El pueblo está muy bien conservado y merece la pena: sus casas tradicionales, sus fuentes y lavaderos, su río y su paisaje, un tupido bosque de robles, castaños, arces y otras especies.
CARRETERA ENTRE HAYEDOS CERCA DE SAJA
Fue en Bárcena Mayor donde empecé a notar los primeros síntomas de asma. La razón parecía evidente; la humedad reinante por el día y, sobre todo, en el coche por la noche me pasaba factura.
La opresión en el pecho y la dificultad para respirar me llevó, por primera vez en el viaje, a contemplar la posibilidad de dormir en una habitación y no en un coche-cama donde todas las mañanas me levantaba con los cristales empañados y una humedad apabullante en el ambiente.

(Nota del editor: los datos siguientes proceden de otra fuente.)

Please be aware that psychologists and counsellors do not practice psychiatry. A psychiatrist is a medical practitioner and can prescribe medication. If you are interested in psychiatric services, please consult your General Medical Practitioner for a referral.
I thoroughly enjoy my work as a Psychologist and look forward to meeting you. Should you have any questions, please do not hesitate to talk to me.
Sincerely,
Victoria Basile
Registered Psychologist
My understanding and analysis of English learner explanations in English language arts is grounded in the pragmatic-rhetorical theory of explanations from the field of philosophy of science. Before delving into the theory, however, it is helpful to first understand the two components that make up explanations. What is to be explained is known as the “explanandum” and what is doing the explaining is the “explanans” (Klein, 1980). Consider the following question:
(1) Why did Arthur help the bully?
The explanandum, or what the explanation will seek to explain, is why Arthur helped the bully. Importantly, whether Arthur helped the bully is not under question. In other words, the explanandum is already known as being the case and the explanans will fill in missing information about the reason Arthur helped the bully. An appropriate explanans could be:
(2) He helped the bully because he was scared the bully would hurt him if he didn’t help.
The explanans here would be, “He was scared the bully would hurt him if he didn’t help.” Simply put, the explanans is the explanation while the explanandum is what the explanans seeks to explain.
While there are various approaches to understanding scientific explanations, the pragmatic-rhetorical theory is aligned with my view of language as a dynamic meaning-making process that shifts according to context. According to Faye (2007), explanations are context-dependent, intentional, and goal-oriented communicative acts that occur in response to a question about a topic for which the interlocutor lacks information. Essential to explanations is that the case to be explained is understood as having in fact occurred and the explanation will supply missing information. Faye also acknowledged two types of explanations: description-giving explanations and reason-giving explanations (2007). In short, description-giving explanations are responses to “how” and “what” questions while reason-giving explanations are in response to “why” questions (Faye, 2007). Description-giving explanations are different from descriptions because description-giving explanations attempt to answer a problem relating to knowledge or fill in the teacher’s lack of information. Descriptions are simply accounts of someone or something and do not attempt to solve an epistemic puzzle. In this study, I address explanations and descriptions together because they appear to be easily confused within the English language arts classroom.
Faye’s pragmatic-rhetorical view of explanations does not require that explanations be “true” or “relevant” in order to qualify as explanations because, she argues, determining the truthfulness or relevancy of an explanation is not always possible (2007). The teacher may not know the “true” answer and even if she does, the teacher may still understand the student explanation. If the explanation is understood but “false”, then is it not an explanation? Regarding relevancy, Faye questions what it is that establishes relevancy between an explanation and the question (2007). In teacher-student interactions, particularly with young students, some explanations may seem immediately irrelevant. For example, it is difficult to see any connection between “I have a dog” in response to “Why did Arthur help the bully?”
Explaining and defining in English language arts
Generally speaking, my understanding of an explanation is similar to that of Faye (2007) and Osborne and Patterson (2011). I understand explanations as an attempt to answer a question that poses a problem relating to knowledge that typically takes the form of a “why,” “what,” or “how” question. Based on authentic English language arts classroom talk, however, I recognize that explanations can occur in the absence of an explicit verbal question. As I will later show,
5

Antes de buscar alojamiento, todavía tenía pendiente la visita al centro de interpretación del Parque Natural de Saja-Besaya. Estaba enclavado en la cuenca alta del río Saja, más allá del pueblo de Saja, donde el valle se cierra y aparecen unos hayedos dignos de verse y comparables con los del parque asturiano de Redes. Si visitara estos parajes en otoño bloquearían mi retina con seguridad y es probable que sufriera el síndrome de Stendhal en versión ecológica.
El centro de interpretación tenía una bonita exposición de fotos e interesantes mapas pero su personal no parecía muy interesado en divulgar la belleza de la zona. Un chica me explicó algunas rutas y características del parque y luego le pregunté por algún alojamiento sencillo y barato. Le expliqué que mis vías respiratorias me apremiaban para que buscara habitación y cama en ambiente seco.

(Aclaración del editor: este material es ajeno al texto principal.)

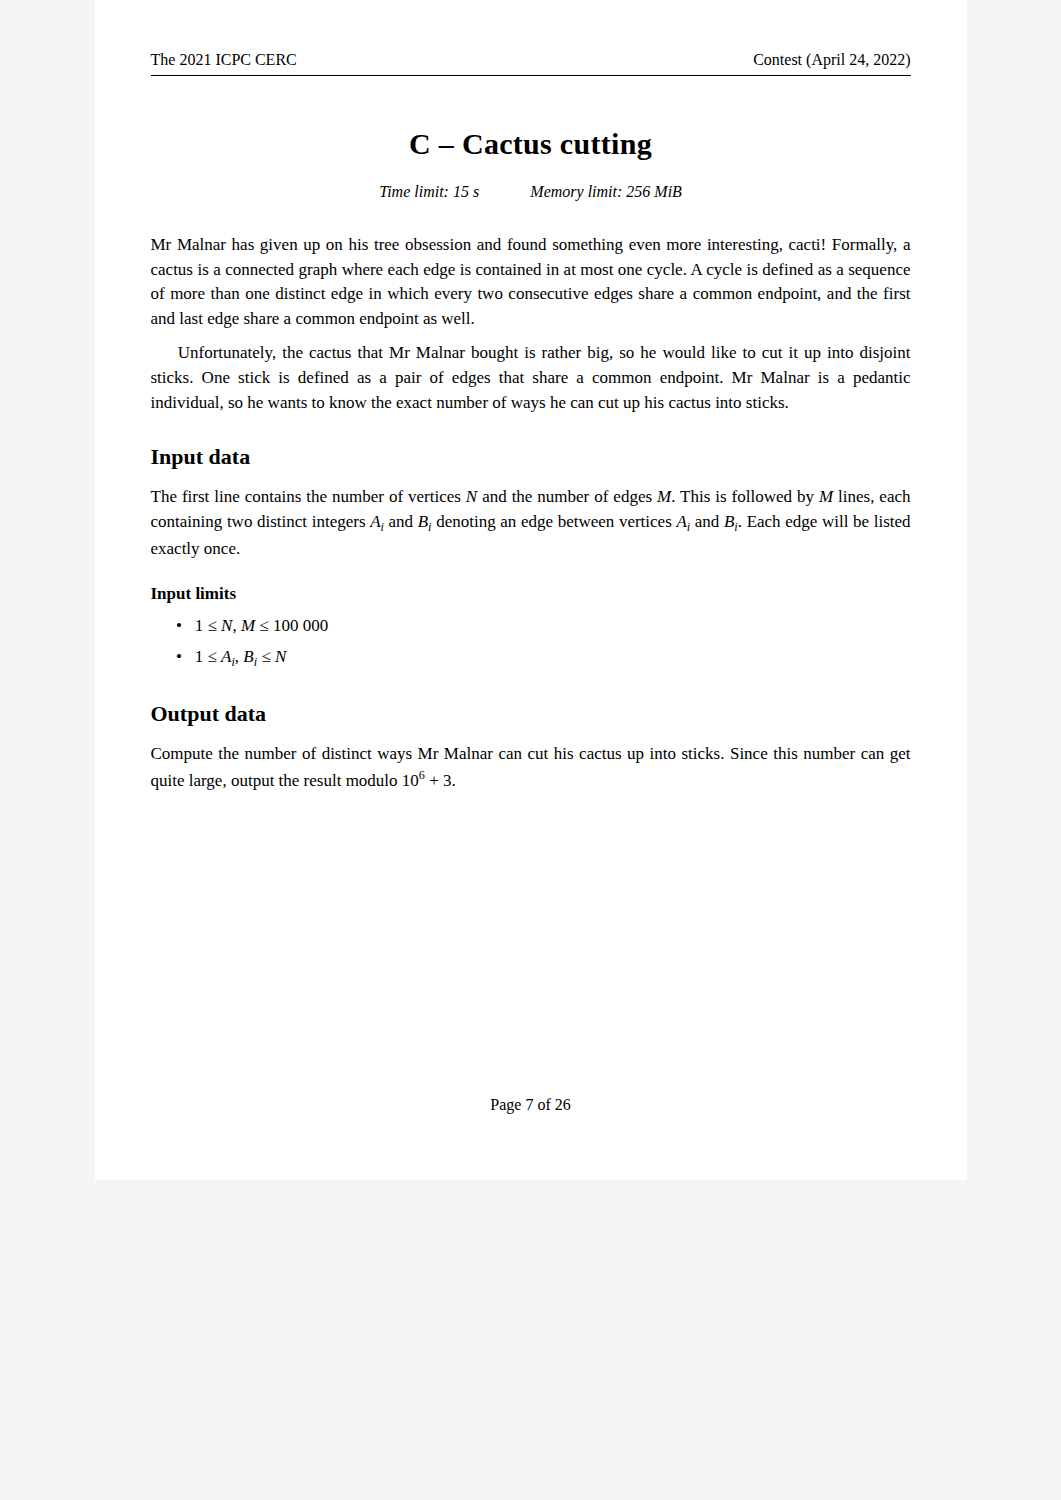The 2021 ICPC CERC
Contest (April 24, 2022)
C – Cactus cutting
Time limit: 15 s Memory limit: 256 MiB
Mr Malnar has given up on his tree obsession and found something even more interesting, cacti! Formally, a cactus is a connected graph where each edge is contained in at most one cycle. A cycle is defined as a sequence of more than one distinct edge in which every two consecutive edges share a common endpoint, and the first and last edge share a common endpoint as well.
Unfortunately, the cactus that Mr Malnar bought is rather big, so he would like to cut it up into disjoint sticks. One stick is defined as a pair of edges that share a common endpoint. Mr Malnar is a pedantic individual, so he wants to know the exact number of ways he can cut up his cactus into sticks.
Input data
The first line contains the number of vertices N and the number of edges M. This is followed by M lines, each containing two distinct integers Ai and Bi denoting an edge between vertices Ai and Bi. Each edge will be listed exactly once.
Input limits
1 ≤ N, M ≤ 100 000
1 ≤ Ai, Bi ≤ N
Output data
Compute the number of distinct ways Mr Malnar can cut his cactus up into sticks. Since this number can get quite large, output the result modulo 106 + 3.
Page 7 of 26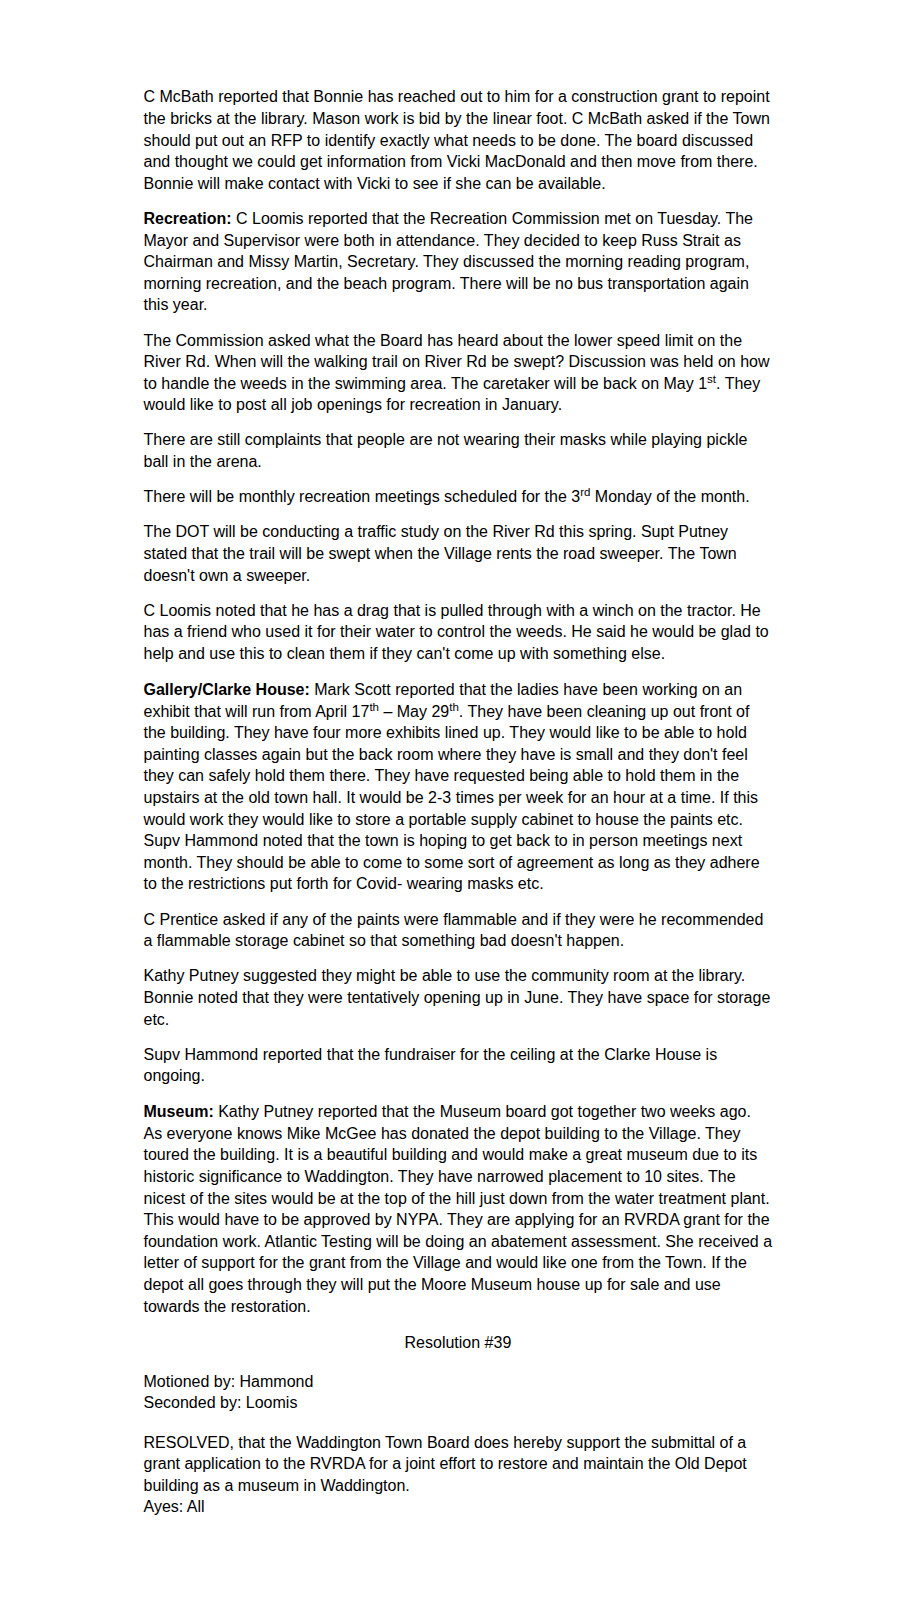C McBath reported that Bonnie has reached out to him for a construction grant to repoint the bricks at the library. Mason work is bid by the linear foot. C McBath asked if the Town should put out an RFP to identify exactly what needs to be done. The board discussed and thought we could get information from Vicki MacDonald and then move from there. Bonnie will make contact with Vicki to see if she can be available.
Recreation: C Loomis reported that the Recreation Commission met on Tuesday. The Mayor and Supervisor were both in attendance. They decided to keep Russ Strait as Chairman and Missy Martin, Secretary. They discussed the morning reading program, morning recreation, and the beach program. There will be no bus transportation again this year.
The Commission asked what the Board has heard about the lower speed limit on the River Rd. When will the walking trail on River Rd be swept? Discussion was held on how to handle the weeds in the swimming area. The caretaker will be back on May 1st. They would like to post all job openings for recreation in January.
There are still complaints that people are not wearing their masks while playing pickle ball in the arena.
There will be monthly recreation meetings scheduled for the 3rd Monday of the month.
The DOT will be conducting a traffic study on the River Rd this spring. Supt Putney stated that the trail will be swept when the Village rents the road sweeper. The Town doesn't own a sweeper.
C Loomis noted that he has a drag that is pulled through with a winch on the tractor. He has a friend who used it for their water to control the weeds. He said he would be glad to help and use this to clean them if they can't come up with something else.
Gallery/Clarke House: Mark Scott reported that the ladies have been working on an exhibit that will run from April 17th – May 29th. They have been cleaning up out front of the building. They have four more exhibits lined up. They would like to be able to hold painting classes again but the back room where they have is small and they don't feel they can safely hold them there. They have requested being able to hold them in the upstairs at the old town hall. It would be 2-3 times per week for an hour at a time. If this would work they would like to store a portable supply cabinet to house the paints etc. Supv Hammond noted that the town is hoping to get back to in person meetings next month. They should be able to come to some sort of agreement as long as they adhere to the restrictions put forth for Covid- wearing masks etc.
C Prentice asked if any of the paints were flammable and if they were he recommended a flammable storage cabinet so that something bad doesn't happen.
Kathy Putney suggested they might be able to use the community room at the library. Bonnie noted that they were tentatively opening up in June. They have space for storage etc.
Supv Hammond reported that the fundraiser for the ceiling at the Clarke House is ongoing.
Museum: Kathy Putney reported that the Museum board got together two weeks ago. As everyone knows Mike McGee has donated the depot building to the Village. They toured the building. It is a beautiful building and would make a great museum due to its historic significance to Waddington. They have narrowed placement to 10 sites. The nicest of the sites would be at the top of the hill just down from the water treatment plant. This would have to be approved by NYPA. They are applying for an RVRDA grant for the foundation work. Atlantic Testing will be doing an abatement assessment. She received a letter of support for the grant from the Village and would like one from the Town. If the depot all goes through they will put the Moore Museum house up for sale and use towards the restoration.
Resolution #39
Motioned by: Hammond
Seconded by: Loomis
RESOLVED, that the Waddington Town Board does hereby support the submittal of a grant application to the RVRDA for a joint effort to restore and maintain the Old Depot building as a museum in Waddington.
Ayes: All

CASTAÑOS JUNTO A BÁRCENA MAYOR
Sorprendentemente ni ella ni su compañero tenían ni idea. Para mí que no eran de la zona, que venían todos los días de Torrelavega o Santander. Me hablaron de un bar-posada cercano y situado en la carretera y poco más. Pasé por allí y me tomé algo pero, no sé porqué, no me gustó. Me acerqué a Renedo y a Valle y lo que ví me pareció lujoso o no me gustó. Me acerqué a Correpoco, una aldea en la carretera hacia Bárcena Mayor y allí me quedé en una pensión para montañeros y senderistas en la que me había fijado cuando bajaba hacia el centro de interpretación. Barata, sencilla, limpia y digna, perfecto. No se puede pedir más en este viaje.
Me senté en la terraza de mi habitación y vi anochecer sobre el robledal que dominaba los montes que me rodeaban mientras continuaba mi diario hasta que la falta de luz me obligó a volver a la habitación. Por primera vez en cinco días escuché las noticias volví al mundo real. Me acosté pronto, sobre las 23:15h, cuando la oscuridad, el frescor y la humedad nocturna ya lo impregnaban todo. Dormí bien y el asma retrocedió.
Mi viaje estaba a punto de acabar. Mañana, sin prisas, recogería las cosas, desayunaría y buscaría la carretera de Reinosa, enlazaría con la autovía y de ahí todo para adelante hacia Cáceres. El último día no prometía demasiado y, sin embargo, tuvo alguna sorpresa reservada.